(Texte fourni):
=======

L'acquisition de la lecture, peut-il être plus ou moins efficace en fonction de la langue dans laquelle il s'effectue? En se basant sur les résultats de PIRLS, Gabriela Gomez Vera montre qu'en dernière analyse, les facteurs contextuels (individuels et scolaires) sont plus importants que la langue elle-même. "Pour mieux comprendre la réussite scolaire, il faut savoir ce qu'il se passe à l’école, mais aussi ce qu'il se passe à la maison". La thèse que Gabriela Gomez Vera vient de soutenir à l'IREDU (sous la direction de Bruno Suchaut) réintroduit les facteurs sociaux comme facteurs déterminants de la réussite en lecture et donc de la réussite scolaire.


Les résultats de PISA 2009 ont encore mis en avant les inégalités devant la lecture et ce qu'elles généraient d'inégalités scolaires. Ce lien entre réussite scolaire et compétences en lecture est-il universel ?

=======

(Consignes):
A – Mettez à jour les entrées, depuis la ligne contenant "scientific name: Epilobium billardierianum" jusqu'à celle contenant "genus: Braya", ces deux lignes comprises. Remplacez "common name" par "vernacular name" sans rien changer d'autre.
B – Prolongez le texte sur la lecture et la réussite scolaire en reprenant après sa dernière phrase.

(Entrées sources)
=======

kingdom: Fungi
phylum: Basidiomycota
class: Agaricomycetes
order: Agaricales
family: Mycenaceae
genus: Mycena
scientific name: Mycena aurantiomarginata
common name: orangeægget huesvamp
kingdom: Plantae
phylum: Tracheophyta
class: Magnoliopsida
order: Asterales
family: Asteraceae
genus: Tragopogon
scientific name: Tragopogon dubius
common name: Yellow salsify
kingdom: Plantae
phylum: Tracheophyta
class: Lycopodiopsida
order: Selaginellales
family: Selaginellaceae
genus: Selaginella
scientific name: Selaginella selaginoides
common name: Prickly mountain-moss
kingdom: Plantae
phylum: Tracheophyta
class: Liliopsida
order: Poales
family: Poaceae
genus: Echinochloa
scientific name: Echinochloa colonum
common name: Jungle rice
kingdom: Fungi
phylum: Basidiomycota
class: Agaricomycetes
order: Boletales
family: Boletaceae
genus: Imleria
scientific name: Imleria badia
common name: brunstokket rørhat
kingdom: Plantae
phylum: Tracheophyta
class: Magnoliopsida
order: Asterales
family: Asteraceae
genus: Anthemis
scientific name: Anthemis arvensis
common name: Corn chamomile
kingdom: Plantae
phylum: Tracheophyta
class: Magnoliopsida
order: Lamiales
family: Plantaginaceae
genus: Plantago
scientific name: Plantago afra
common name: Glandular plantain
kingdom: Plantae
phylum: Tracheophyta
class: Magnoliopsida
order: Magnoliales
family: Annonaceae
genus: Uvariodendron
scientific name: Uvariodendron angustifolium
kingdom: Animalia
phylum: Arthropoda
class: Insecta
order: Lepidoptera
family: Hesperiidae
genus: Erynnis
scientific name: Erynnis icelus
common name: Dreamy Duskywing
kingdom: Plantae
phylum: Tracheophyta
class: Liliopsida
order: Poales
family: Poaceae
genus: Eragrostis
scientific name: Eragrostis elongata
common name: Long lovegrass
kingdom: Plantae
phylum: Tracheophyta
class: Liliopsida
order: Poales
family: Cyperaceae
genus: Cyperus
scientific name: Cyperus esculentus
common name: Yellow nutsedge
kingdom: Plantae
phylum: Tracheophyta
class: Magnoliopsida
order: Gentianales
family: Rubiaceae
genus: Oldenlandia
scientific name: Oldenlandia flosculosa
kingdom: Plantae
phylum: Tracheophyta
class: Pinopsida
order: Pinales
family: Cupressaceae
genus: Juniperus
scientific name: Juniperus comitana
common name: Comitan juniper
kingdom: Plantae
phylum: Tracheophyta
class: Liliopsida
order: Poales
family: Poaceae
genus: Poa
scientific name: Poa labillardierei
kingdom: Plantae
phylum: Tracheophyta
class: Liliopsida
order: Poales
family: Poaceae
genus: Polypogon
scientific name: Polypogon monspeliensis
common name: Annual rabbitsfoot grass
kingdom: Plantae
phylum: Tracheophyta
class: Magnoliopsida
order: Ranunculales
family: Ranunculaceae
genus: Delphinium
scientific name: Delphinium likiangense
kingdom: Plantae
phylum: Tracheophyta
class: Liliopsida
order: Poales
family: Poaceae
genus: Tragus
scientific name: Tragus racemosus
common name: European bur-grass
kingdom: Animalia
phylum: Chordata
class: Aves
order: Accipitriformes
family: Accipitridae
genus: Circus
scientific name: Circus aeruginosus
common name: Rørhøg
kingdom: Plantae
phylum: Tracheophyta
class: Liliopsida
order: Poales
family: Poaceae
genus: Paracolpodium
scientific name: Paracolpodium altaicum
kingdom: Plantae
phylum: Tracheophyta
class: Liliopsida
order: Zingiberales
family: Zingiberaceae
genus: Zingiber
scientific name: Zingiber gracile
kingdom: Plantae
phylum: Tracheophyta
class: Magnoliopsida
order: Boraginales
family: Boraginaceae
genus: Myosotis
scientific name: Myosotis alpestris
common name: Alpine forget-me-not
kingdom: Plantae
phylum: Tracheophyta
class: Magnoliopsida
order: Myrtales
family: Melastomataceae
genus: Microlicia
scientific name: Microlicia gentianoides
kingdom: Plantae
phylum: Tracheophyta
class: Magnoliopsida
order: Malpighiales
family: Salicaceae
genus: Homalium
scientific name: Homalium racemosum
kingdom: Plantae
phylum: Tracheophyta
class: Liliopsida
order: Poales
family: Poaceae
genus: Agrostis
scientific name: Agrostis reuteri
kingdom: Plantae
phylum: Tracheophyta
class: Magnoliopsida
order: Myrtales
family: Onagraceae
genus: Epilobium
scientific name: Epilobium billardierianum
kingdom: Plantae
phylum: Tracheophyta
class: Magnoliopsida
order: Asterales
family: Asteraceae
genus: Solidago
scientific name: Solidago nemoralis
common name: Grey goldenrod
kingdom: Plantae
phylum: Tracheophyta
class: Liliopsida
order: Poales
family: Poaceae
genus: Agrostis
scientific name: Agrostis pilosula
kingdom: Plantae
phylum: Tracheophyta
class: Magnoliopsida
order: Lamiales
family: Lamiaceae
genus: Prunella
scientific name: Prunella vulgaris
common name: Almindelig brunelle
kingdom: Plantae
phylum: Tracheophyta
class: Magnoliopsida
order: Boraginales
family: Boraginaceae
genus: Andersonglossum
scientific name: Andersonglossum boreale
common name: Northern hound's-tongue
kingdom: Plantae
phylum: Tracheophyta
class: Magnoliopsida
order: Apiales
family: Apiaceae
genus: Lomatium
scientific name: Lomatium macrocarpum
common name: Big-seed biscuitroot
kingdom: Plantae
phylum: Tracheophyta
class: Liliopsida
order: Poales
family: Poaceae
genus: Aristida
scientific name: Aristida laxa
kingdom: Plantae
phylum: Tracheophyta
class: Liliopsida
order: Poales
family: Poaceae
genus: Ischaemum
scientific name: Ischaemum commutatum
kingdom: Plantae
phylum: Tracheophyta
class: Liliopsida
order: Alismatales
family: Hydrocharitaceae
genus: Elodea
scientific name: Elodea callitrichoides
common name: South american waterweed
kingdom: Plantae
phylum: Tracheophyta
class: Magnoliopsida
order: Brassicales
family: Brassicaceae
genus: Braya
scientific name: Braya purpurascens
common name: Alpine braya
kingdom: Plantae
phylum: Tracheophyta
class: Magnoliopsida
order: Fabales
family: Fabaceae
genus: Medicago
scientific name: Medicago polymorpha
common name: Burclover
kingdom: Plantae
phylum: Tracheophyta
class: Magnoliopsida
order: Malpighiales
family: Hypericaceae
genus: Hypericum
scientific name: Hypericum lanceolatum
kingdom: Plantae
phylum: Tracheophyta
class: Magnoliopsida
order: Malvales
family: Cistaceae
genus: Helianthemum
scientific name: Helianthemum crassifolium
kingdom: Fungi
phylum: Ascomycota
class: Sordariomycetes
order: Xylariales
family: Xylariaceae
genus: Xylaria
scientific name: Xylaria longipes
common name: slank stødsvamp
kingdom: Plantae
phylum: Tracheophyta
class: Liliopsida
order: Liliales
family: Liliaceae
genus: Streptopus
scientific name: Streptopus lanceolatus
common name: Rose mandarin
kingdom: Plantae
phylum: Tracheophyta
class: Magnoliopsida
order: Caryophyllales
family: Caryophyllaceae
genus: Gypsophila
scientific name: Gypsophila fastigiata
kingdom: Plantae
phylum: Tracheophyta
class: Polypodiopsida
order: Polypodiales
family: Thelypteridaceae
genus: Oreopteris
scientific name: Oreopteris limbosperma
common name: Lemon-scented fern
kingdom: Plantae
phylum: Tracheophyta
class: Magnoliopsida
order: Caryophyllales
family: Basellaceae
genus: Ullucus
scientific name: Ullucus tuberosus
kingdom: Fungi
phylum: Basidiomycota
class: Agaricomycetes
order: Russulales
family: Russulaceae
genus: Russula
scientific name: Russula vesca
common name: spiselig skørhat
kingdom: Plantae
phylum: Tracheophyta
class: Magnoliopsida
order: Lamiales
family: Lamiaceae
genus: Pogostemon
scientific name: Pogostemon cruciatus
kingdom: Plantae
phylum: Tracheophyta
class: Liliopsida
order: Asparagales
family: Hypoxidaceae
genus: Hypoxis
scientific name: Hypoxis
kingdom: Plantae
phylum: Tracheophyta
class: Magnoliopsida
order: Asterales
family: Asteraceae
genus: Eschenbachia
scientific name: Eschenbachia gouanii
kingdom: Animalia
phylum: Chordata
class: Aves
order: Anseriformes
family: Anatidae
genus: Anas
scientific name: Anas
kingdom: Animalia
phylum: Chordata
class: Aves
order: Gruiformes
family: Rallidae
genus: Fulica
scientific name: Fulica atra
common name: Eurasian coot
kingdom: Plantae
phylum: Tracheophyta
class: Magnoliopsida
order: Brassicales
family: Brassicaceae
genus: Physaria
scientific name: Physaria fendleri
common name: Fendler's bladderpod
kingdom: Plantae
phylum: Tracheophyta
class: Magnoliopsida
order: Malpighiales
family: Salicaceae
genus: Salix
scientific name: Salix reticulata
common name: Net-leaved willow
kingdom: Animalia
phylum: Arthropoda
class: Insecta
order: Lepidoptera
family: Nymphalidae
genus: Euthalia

=======

(Réponses rédigées):
A –
scientific name: Epilobium billardierianum
kingdom: Plantae
phylum: Tracheophyta
class: Magnoliopsida
order: Asterales
family: Asteraceae
genus: Solidago
scientific name: Solidago nemoralis
vernacular name: Grey goldenrod
kingdom: Plantae
phylum: Tracheophyta
class: Liliopsida
order: Poales
family: Poaceae
genus: Agrostis
scientific name: Agrostis pilosula
kingdom: Plantae
phylum: Tracheophyta
class: Magnoliopsida
order: Lamiales
family: Lamiaceae
genus: Prunella
scientific name: Prunella vulgaris
vernacular name: Almindelig brunelle
kingdom: Plantae
phylum: Tracheophyta
class: Magnoliopsida
order: Boraginales
family: Boraginaceae
genus: Andersonglossum
scientific name: Andersonglossum boreale
vernacular name: Northern hound's-tongue
kingdom: Plantae
phylum: Tracheophyta
class: Magnoliopsida
order: Apiales
family: Apiaceae
genus: Lomatium
scientific name: Lomatium macrocarpum
vernacular name: Big-seed biscuitroot
kingdom: Plantae
phylum: Tracheophyta
class: Liliopsida
order: Poales
family: Poaceae
genus: Aristida
scientific name: Aristida laxa
kingdom: Plantae
phylum: Tracheophyta
class: Liliopsida
order: Poales
family: Poaceae
genus: Ischaemum
scientific name: Ischaemum commutatum
kingdom: Plantae
phylum: Tracheophyta
class: Liliopsida
order: Alismatales
family: Hydrocharitaceae
genus: Elodea
scientific name: Elodea callitrichoides
vernacular name: South american waterweed
kingdom: Plantae
phylum: Tracheophyta
class: Magnoliopsida
order: Brassicales
family: Brassicaceae
genus: Braya

B –
Le rôle de la lecture dans l'apprentissage est indéniable. À l'école, même dans les disciplines scientifiques les plus formalistes, le processus d'enseignement s'accomplit toujours par l'interaction communicative. PISA reconnaît cette importance quand il définit la lecture non seulement comme comprendre et utiliser des textes écrits, mais aussi réfléchir, et (nouveauté dans sa définition) : s’y engager.


Toutefois, le terme « universel » doit être utilisé avec prudence, particulièrement lors qu'on prend comme référence une étude comme PISA 2009. À cette évaluation ont participé les 34 membres de l’OCDE ainsi que 41 autres pays. Par conséquent, la grande diversité des systèmes éducatifs doit être un élément à considérer attentivement dans toute lecture des résultats. Il existe essentiellement deux parcours à suivre pour interpréter l'information de cette étude. D'une part, des généralités peuvent être inférées, comme celle dont nous discutons, et il faut souligner l'importance de certains aspects de l'apprentissage ou des facteurs déterminants. D'autre part, on peut également mettre l'accent sur les différences entre un système éducatif et l'autre, c'est la prochaine étape logique après l'identification d'un facteur clé. Par exemple, maintenant que le rôle de la lecture est reconnu et accepté, il faut approfondir sa connaissance et identifier ce qui détermine son succès, ce qui peut être très différent d'un pays à l'autre.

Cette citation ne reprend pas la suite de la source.